Thanks to reviewer for comment. The main goal of this work is to explore the principal targets related to anticancer activity of copper complexes on TNBC. Currently, this kind of tumor has a low efficacy treatment since it produces important adverse effects and a high rate of metastatic recurrences so we focus our work to develop new strategies using therapeutic agents to improve and optimize the treatment of TNBC. Anyway, in future works it would be interesting include these comparative studies using positive-hormone breast cancer cells (MCF7) and non-tumoral cells.

Round 2

Reviewer 2 Report

After the introduced changes, the quality of the article gained importance. Recommends the manuscript for publication in IJMS in the current form. 

Author Response

Thanks the reviewer for your comments

Reviewer 3 Report

This revised manuscript well addressed my previous comments. Overall, the work showed the a good comparison of the proteomics results from the two copper(II)-hydrazone complexes, CuHL1 and CuHL2. Afterwards, authors’ analyses of Gene Ontology, protein-protein interaction, and ingenuity canonical pathways provide a better understanding of the mechanism behind the anticancer effects of the copper complexes. Below are some minor issues/concerns with the manuscript.

Issues:

Authors discovered 28 up- and 41 down-regulated proteins in CuHL1-treated cells and 23 up- and 40 down-regulated proteins in CuHL2-treated cells. In total, 14 upregulated and 18 downregulated proteins were shared by the treatments of the two metal complexes. It is not surprising that there were more common terms with GO of analysis of upregulated proteins compared to that of down regulated proteins, as the proportion of common upregulated proteins (50% and 61%) was greater in both treatments. Authors should consider including discussion like for results interpretation.

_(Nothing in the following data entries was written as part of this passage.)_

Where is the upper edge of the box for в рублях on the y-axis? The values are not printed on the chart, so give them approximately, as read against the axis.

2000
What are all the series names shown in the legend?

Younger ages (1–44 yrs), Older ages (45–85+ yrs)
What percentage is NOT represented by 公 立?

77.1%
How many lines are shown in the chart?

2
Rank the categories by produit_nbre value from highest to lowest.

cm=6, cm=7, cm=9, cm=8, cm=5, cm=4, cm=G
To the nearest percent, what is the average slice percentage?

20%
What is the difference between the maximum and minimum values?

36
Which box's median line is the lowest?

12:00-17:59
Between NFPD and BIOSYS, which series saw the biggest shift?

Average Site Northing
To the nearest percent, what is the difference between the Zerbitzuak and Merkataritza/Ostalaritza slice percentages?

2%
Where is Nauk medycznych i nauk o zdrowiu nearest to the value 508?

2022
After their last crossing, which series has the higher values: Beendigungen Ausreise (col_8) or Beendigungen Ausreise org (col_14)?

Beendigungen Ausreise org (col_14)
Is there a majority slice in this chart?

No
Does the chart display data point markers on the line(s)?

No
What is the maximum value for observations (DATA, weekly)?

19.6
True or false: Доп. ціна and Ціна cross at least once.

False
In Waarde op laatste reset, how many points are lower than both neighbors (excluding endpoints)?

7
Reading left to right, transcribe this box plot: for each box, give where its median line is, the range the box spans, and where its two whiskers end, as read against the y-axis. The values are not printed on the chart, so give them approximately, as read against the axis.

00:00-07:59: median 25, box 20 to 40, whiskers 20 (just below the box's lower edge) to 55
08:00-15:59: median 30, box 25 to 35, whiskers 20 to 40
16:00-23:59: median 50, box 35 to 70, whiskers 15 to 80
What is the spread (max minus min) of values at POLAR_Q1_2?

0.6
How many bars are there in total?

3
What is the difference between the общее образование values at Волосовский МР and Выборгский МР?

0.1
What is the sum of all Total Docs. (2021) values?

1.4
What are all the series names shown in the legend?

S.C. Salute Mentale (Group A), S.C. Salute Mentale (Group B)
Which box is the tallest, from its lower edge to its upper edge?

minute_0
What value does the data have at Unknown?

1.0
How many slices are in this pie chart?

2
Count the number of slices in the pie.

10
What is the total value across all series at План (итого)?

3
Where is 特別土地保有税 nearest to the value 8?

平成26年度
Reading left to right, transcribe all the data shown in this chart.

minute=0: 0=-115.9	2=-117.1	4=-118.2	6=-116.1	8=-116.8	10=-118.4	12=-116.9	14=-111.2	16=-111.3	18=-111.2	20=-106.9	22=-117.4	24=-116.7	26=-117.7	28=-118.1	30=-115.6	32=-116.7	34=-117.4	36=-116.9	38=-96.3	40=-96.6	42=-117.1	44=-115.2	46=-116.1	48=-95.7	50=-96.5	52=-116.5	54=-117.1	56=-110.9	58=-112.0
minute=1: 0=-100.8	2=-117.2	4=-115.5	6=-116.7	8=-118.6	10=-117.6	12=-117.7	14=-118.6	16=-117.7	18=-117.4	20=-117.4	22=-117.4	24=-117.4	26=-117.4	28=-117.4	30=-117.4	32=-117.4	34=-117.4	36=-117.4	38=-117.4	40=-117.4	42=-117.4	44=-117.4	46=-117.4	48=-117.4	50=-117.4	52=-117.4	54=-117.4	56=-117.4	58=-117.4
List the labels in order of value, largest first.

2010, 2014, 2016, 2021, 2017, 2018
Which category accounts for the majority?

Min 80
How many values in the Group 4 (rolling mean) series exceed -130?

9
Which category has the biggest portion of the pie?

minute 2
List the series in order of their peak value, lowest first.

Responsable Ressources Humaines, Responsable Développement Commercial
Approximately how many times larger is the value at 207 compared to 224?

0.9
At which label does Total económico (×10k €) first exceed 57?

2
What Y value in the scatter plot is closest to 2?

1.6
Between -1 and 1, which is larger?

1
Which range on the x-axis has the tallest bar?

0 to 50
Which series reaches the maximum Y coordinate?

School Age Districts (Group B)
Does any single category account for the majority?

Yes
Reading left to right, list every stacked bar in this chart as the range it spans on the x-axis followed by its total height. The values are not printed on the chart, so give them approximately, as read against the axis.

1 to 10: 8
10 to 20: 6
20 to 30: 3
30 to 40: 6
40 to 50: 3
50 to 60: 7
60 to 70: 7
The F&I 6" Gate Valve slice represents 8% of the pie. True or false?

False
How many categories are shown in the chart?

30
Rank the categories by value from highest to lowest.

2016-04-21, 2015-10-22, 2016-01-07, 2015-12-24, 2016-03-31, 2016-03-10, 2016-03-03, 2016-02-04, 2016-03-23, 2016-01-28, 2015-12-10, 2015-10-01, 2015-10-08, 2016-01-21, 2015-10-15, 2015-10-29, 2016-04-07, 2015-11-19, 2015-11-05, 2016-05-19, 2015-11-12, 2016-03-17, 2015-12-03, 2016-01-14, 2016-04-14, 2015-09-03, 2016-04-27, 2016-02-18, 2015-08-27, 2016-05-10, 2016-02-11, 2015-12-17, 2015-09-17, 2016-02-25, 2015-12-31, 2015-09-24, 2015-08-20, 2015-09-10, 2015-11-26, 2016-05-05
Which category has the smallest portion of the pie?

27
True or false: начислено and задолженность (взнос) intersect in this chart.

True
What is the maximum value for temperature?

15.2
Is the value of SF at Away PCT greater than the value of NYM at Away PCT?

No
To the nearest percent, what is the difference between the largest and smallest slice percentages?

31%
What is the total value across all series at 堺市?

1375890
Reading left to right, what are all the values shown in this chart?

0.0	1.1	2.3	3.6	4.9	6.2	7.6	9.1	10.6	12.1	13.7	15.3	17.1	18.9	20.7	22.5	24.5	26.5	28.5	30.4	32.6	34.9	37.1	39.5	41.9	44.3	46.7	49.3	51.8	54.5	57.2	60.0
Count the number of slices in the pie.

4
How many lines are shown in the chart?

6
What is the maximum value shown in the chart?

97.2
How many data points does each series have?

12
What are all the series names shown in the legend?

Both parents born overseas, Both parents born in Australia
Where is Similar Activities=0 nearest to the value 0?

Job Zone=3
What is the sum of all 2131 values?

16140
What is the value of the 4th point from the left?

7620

For the protein-protein interaction analysis, authors mapped the PPI network with the proteins upregulated and downregulated under CuHL1 and CuHL2 treatments, providing a good comparison between the two treatments. But some information in the graphs is a little bit redundant. Maybe mapping the PPI network with the common proteins from the both treatments could help show the results more clearly and draw conclusions easily.

Author Response

Thanks of reviewer for the comment.

According to the reviewer´s suggestion, we have added the PPI network with common proteins between CuHL1 and CuHL2 treatments (see new Fig 6 in the revised version of the manuscript). Besides, we have added a paragraph with a discussion about this.